__Your task__. Below are the records; copy out every line that holds the word "Waterpompen".

*****

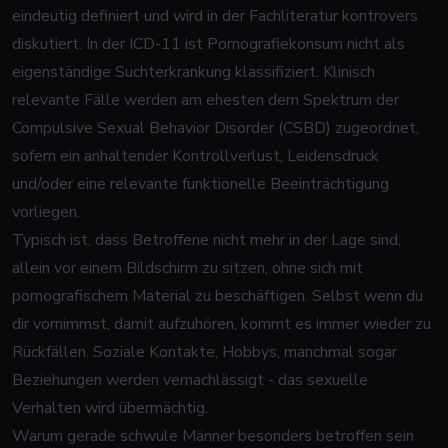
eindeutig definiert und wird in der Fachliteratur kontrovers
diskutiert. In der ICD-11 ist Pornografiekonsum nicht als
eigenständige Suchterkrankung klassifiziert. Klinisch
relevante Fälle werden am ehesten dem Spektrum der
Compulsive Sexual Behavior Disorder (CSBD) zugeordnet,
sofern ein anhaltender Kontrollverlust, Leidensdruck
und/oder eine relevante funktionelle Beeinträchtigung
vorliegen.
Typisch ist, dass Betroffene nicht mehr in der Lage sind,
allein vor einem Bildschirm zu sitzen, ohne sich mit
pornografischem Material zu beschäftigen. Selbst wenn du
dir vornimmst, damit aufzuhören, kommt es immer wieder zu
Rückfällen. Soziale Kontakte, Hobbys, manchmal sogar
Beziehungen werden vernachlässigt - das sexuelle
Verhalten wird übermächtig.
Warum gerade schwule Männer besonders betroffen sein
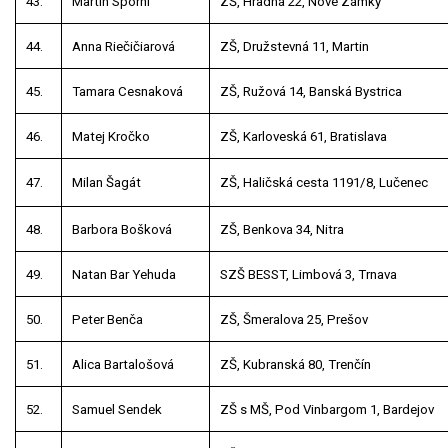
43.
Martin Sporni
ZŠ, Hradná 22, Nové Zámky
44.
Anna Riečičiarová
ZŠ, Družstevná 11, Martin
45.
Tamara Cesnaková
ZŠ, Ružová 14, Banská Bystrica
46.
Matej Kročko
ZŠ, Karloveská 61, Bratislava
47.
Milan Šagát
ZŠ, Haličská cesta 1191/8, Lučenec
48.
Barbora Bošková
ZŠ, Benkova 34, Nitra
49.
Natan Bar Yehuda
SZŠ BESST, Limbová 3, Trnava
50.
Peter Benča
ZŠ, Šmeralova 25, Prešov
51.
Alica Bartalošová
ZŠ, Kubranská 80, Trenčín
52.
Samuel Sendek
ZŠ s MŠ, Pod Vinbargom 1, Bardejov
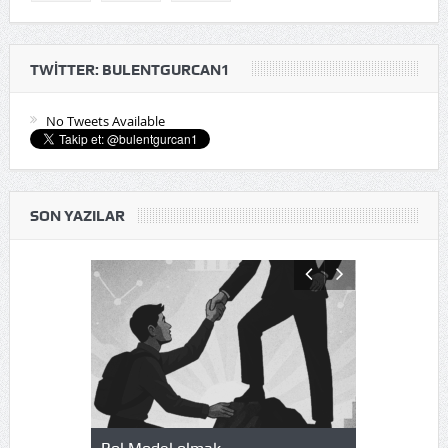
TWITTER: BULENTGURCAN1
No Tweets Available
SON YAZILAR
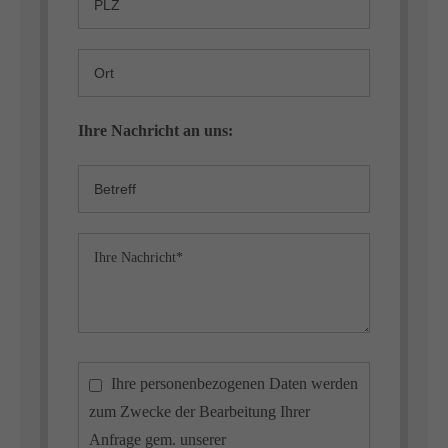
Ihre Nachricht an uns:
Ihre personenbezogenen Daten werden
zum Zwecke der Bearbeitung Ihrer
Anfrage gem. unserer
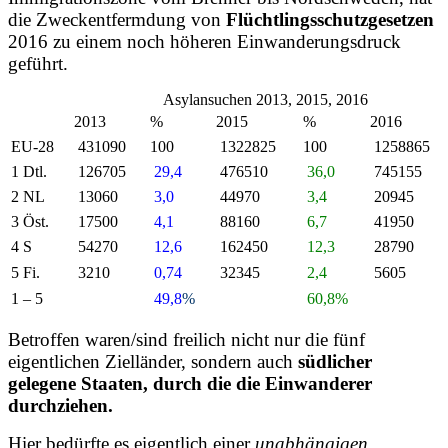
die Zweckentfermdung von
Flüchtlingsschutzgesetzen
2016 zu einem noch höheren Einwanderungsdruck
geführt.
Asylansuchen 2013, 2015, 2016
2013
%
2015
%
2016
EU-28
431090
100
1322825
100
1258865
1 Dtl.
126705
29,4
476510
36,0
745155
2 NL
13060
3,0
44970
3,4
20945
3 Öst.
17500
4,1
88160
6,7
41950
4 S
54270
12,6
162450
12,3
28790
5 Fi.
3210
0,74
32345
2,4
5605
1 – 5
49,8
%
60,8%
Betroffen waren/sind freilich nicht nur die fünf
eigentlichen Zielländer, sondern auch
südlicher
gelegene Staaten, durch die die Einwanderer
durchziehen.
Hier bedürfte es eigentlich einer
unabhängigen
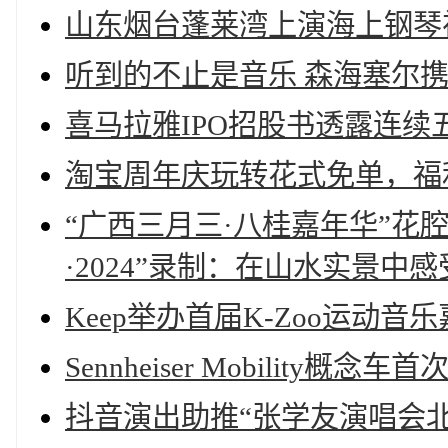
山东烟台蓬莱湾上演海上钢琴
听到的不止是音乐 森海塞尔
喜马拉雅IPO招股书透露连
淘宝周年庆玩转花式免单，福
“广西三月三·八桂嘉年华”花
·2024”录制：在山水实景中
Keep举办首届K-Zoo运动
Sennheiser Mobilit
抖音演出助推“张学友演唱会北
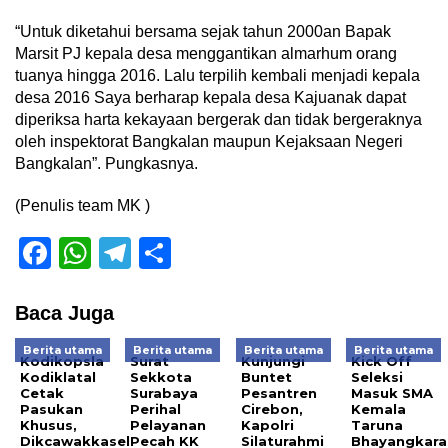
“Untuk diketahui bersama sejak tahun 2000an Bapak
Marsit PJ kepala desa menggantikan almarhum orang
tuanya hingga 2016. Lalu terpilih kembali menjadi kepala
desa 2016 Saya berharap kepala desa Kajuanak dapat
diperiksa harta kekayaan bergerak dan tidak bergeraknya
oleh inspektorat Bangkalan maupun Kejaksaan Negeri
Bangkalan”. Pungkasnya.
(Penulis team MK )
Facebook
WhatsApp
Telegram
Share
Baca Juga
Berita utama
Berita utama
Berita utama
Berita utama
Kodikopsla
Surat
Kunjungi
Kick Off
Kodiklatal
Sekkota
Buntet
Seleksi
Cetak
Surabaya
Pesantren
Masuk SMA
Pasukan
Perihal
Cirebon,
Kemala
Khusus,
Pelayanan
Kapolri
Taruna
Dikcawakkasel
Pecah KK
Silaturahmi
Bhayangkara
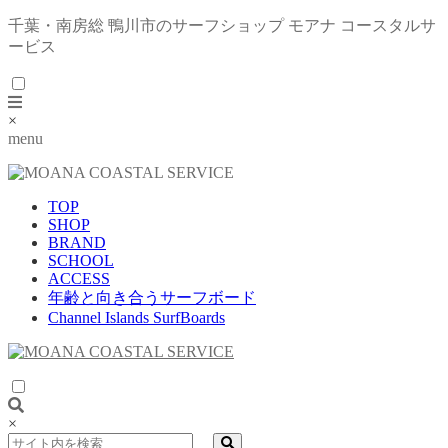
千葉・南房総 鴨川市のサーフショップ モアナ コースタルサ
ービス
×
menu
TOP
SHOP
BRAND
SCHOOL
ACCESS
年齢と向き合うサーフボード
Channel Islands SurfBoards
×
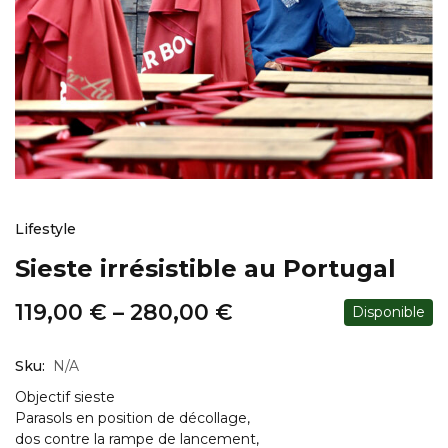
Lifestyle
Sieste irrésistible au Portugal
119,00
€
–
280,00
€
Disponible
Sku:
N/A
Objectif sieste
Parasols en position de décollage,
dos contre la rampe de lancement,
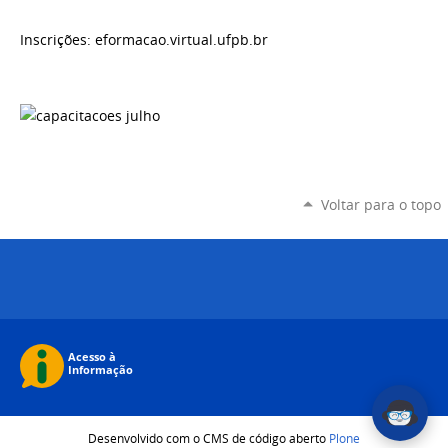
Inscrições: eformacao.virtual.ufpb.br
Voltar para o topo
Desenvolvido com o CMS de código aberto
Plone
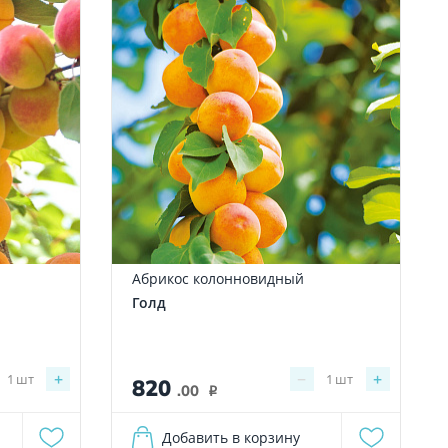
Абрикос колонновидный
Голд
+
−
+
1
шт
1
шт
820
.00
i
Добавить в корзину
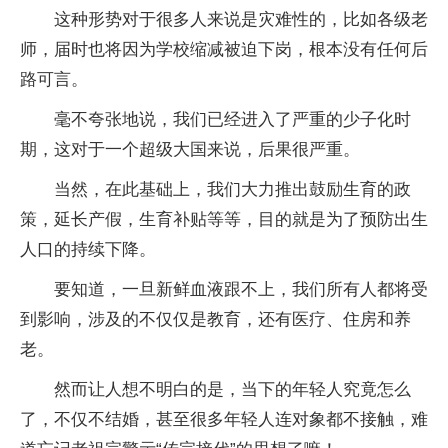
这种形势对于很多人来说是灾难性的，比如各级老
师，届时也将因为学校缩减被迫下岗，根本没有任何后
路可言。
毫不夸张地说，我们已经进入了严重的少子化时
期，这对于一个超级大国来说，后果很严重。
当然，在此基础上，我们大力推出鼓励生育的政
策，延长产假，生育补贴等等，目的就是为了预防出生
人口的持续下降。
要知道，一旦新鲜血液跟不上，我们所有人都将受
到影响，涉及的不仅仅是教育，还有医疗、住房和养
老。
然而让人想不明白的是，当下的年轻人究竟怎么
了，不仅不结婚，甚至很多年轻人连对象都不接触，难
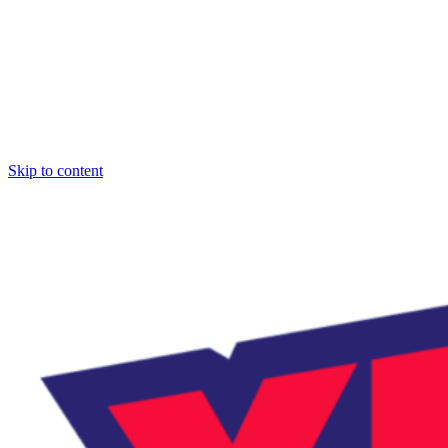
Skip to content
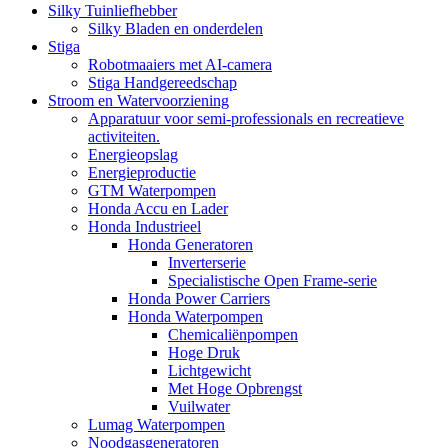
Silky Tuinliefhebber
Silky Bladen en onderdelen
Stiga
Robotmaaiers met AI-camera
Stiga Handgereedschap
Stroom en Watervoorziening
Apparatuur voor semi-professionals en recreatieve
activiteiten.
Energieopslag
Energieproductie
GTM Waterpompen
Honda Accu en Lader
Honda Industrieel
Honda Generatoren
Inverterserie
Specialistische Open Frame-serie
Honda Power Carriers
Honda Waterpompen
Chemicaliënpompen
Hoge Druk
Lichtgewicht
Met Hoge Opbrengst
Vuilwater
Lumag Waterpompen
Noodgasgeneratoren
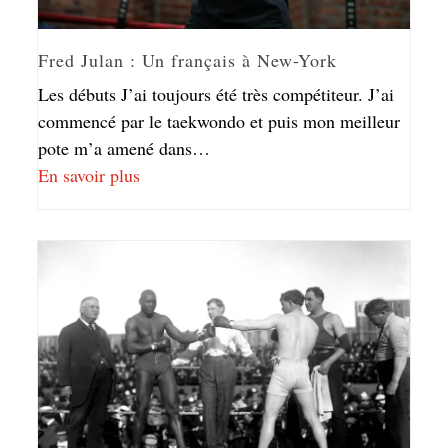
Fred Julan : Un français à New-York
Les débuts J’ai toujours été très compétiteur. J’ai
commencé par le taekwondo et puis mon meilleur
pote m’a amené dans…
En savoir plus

*****

__Solved problem__.
GTM Waterpompen
Honda Waterpompen
Lumag Waterpompen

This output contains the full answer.